The current web of bilateral currency swap deals, known as the Chiang Mai Initiative, was introduced in 2000 in order to prevent a recurrence of the 1997-1998 Asian financial crisis.
Under the initiative, central banks from participating countries are allowed to swap foreign exchange reserves to fight speculative attacks on their currencies.
The 13 Asian nations agreed in May 2006 at a meeting of their finance ministers
in Hyderabad, India, to set up a task force to study the feasibility of upgrading the current network of bilateral currency swaps into a multilateral framework to better protect the fast-growing Asian economy from possible currency upheavals, the officials said.
The envisioned multilateral currency swap deal will enable a troubled country in Asia to ensure necessary liquidity in a prompt manner in the event of a crisis, the officials said.
Some critics say the envisioned scheme could overlap with the functions of the International Monetary Fund, the Washington-based lender tasked with rescuing
economies from possible financial crises.
But Hiroshi Watanabe, Japan's vice finance minister for international affairs, brushed aside such concern, saying that such a scheme "would more likely
supplement the functioning of the IMF rather than overlap it."
Japan is allowed to allocate part of its foreign reserves to such pooling under existing laws, Watanabe was quoted by Kyodo as telling reporters last week.
The meeting is scheduled to be held on the sidelines of a two-day annual meeting of the Asian Development Bank from Sunday.
The finance ministers from the 13 Asian nations are also likely to discuss ways to foster efficient and more liquid bond markets in Asia, with the aim of encouraging savings in the private sector to flow into the market.
As the issuance of local currency-denominated bonds has been increasing sharply, a more flexible method of bond issuance is needed in the region to cater to the needs of local companies, the Japanese officials said.
The Asian financial leaders are likely to study ways to allow Asian firms with low creditworthiness but high growth potential to issue bonds by obtaining credit guarantees from public entities.
The ministers are also likely to review the progress of four working groups set up under the Asian Bond Markets Initiative, the officials said.

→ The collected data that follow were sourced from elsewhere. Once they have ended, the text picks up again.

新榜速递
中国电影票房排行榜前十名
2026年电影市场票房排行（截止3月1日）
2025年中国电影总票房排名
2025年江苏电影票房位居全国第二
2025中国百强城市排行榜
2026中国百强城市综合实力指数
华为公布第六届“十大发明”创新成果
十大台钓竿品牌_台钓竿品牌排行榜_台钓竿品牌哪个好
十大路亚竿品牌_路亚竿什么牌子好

Among the issues being discussed by the working groups are ways to enhance the capabilities of local rating organizations in Asia and securitization.
Finance ministers from Japan, China and South Korea will hold a meeting Friday afternoon to confer on issues to be taken up at the ASEAN-plus-three meeting and to exchange views on their respective economies, the Japanese officials said.
ASEAN groups Brunei, Cambodia, Indonesia, Laos, Malaysia, Myanmar, the Philippines, Singapore, Thailand and Vietnam.